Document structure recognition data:
# # # # #

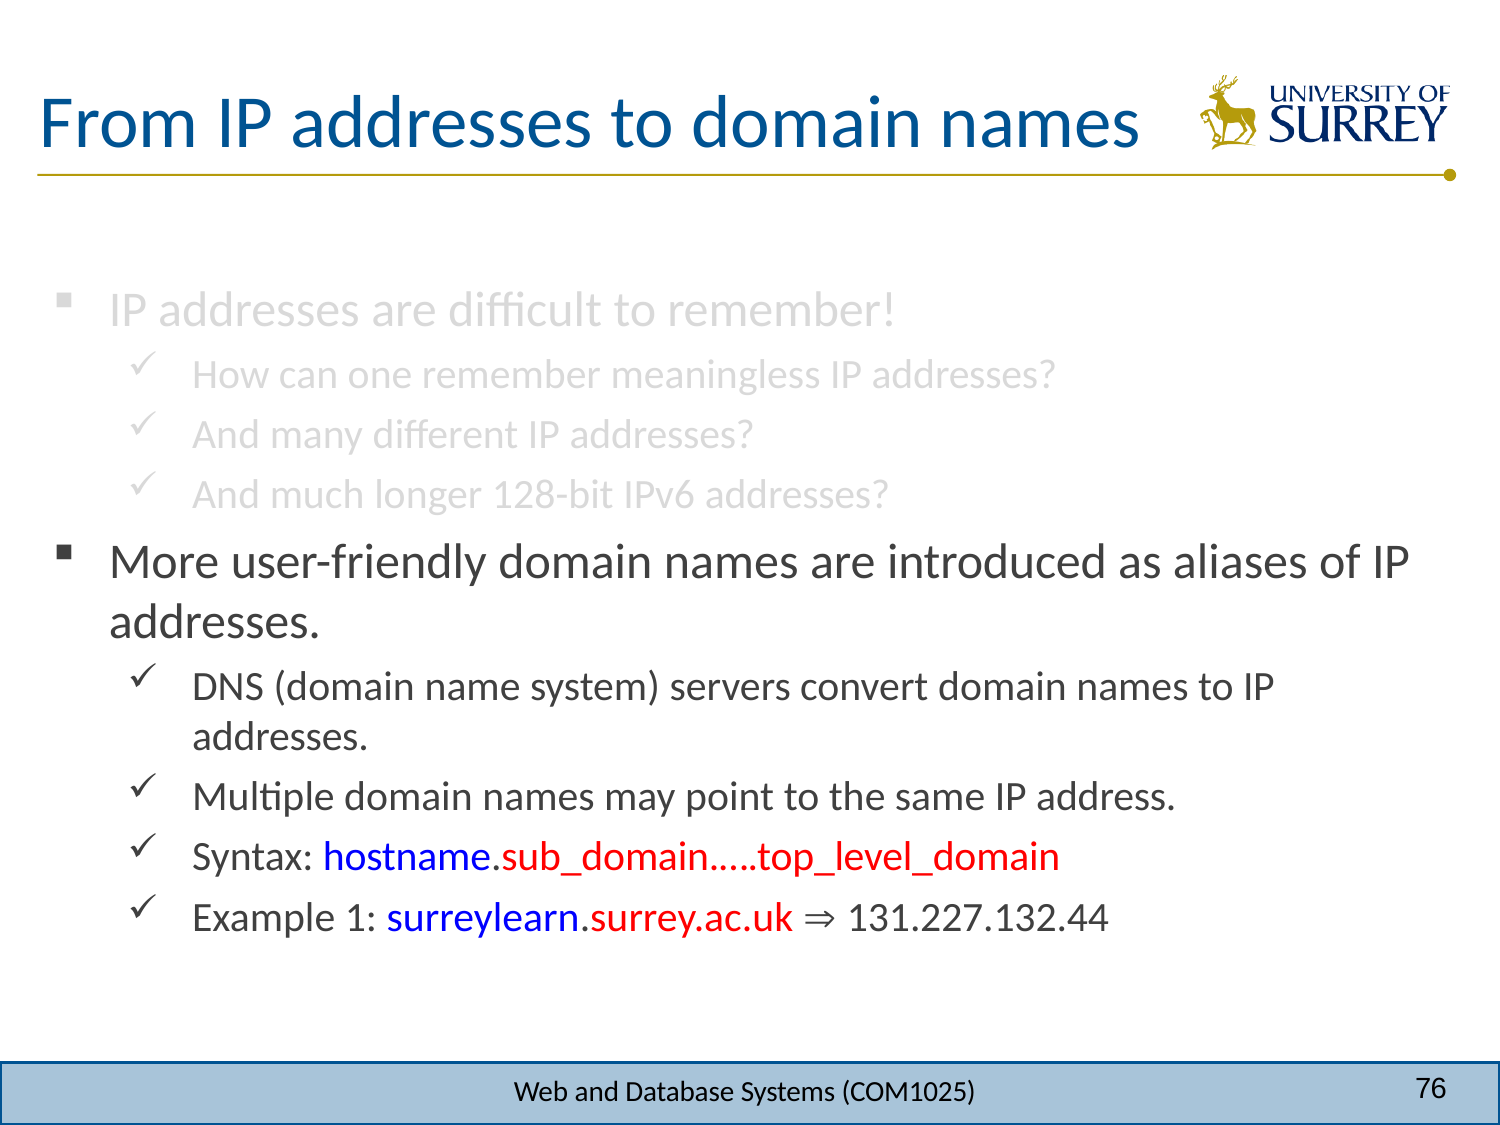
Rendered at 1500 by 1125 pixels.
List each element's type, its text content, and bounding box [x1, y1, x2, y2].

footer Web and Database Systems (COM1025) [511, 1077, 985, 1125]
slide_number 76 [1408, 1069, 1456, 1125]
title From IP addresses to domain names [37, 70, 1184, 261]
text_box IP addresses are difficult to remember! How can one remember meaningless IP addresses? And many different IP addresses? And much longer 128-bit IPv6 addresses? More user-friendly domain names are introduced as aliases of IP addresses. DNS (domain name system) servers convert domain names to IP addresses. Multiple domain names may point to the same IP address. Syntax: hostname.sub_domain.….top_level_domain Example 1: surreylearn.surrey.ac.uk  131.227.132.44 [50, 261, 1420, 940]
picture [1200, 75, 1450, 150]
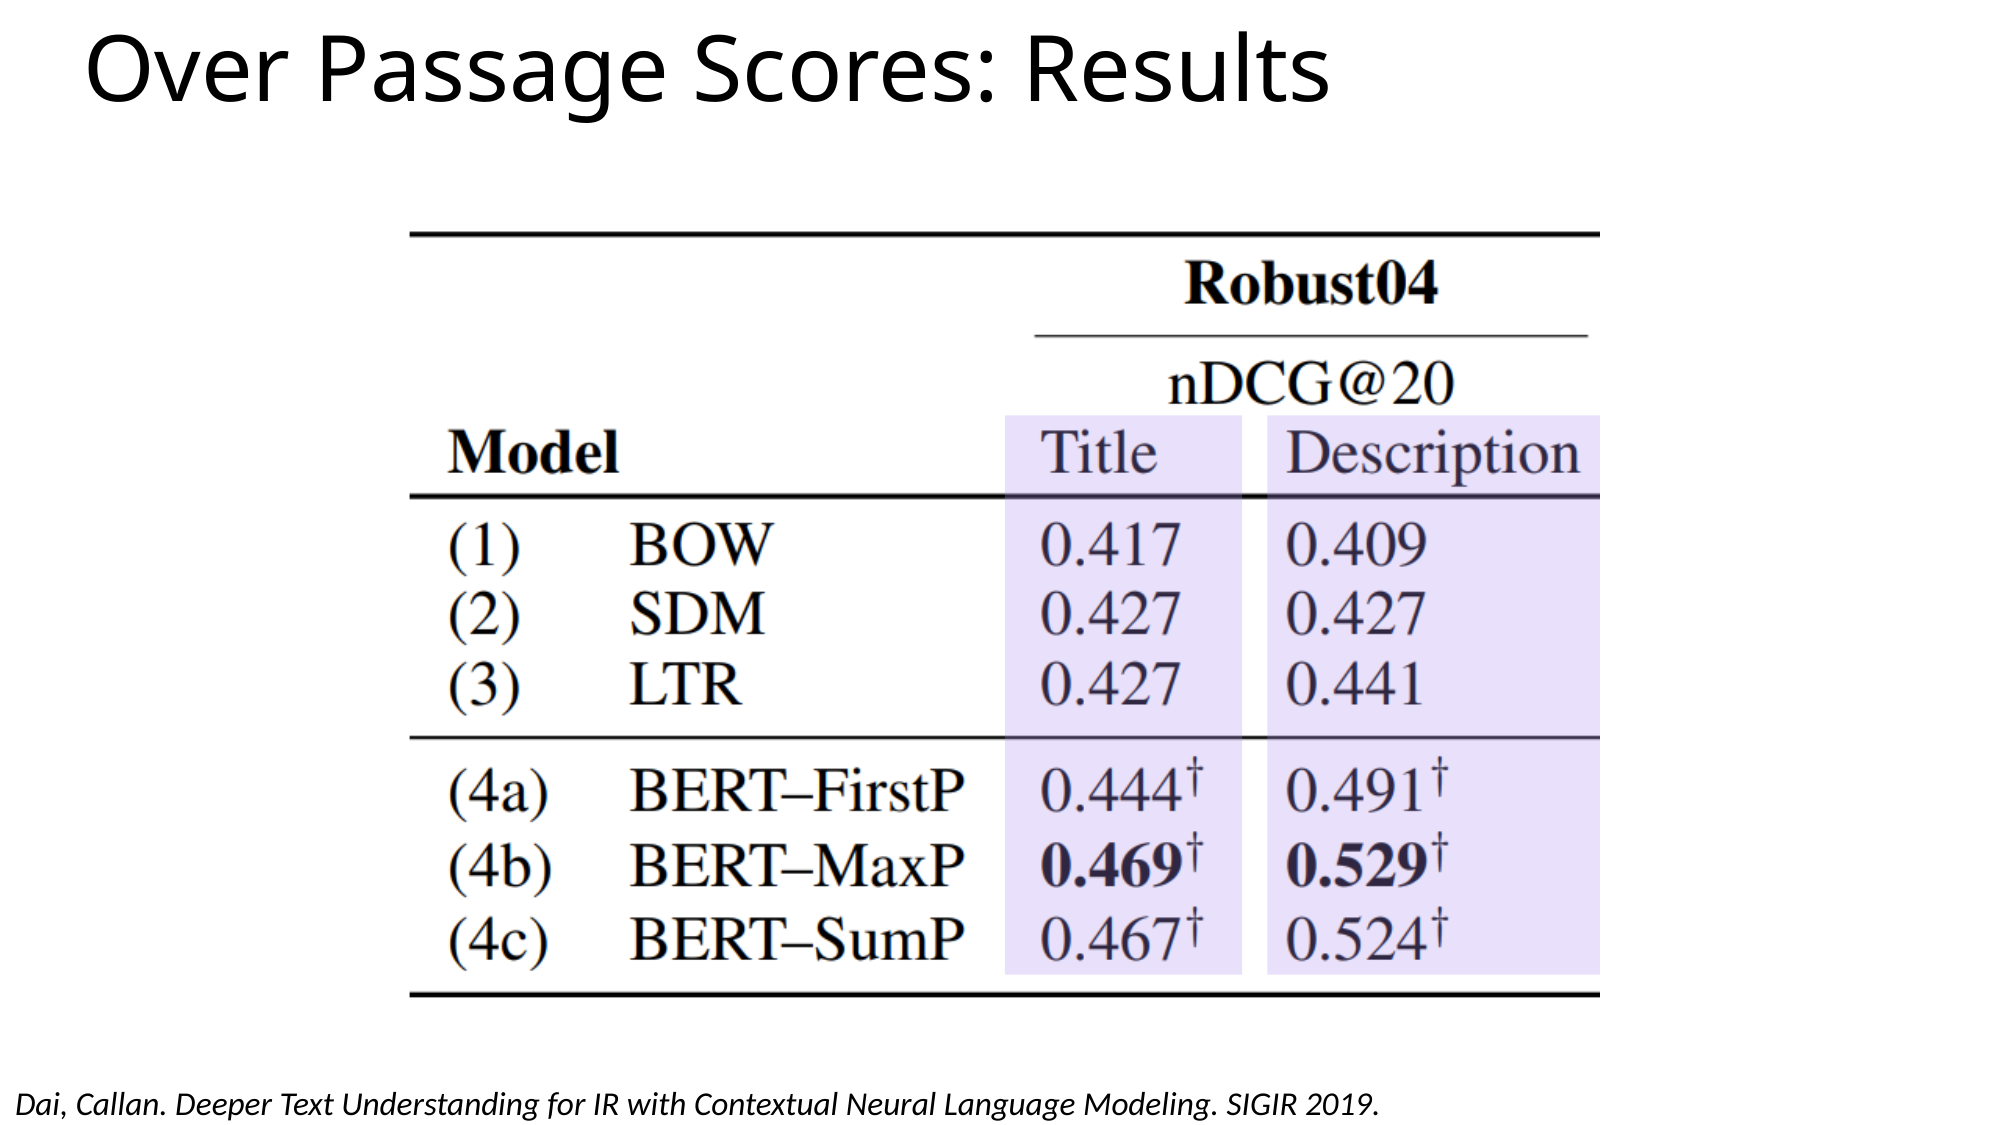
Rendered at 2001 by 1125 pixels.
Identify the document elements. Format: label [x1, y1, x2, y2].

picture [399, 224, 1600, 1007]
text_box [0, 1066, 1846, 1125]
title [68, 9, 1932, 135]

# # # # #

All pictures are to be skipped. Output, word for word, the lines in the data above starting at the line containing "List each element's" and ending at the line containing "Rendered at 2001 by 1125 pixels.".

ANSWER SPACE:
List each element's type, its text content, and bounding box [x1, y1, x2, y2].

footer Web and Database Systems (COM1025) [511, 1077, 985, 1125]
slide_number 76 [1408, 1069, 1456, 1125]
title From IP addresses to domain names [37, 70, 1184, 261]
text_box IP addresses are difficult to remember! How can one remember meaningless IP addresses? And many different IP addresses? And much longer 128-bit IPv6 addresses? More user-friendly domain names are introduced as aliases of IP addresses. DNS (domain name system) servers convert domain names to IP addresses. Multiple domain names may point to the same IP address. Syntax: hostname.sub_domain.….top_level_domain Example 1: surreylearn.surrey.ac.uk  131.227.132.44 [50, 261, 1420, 940]
picture [1200, 75, 1450, 150]
Rendered at 2001 by 1125 pixels.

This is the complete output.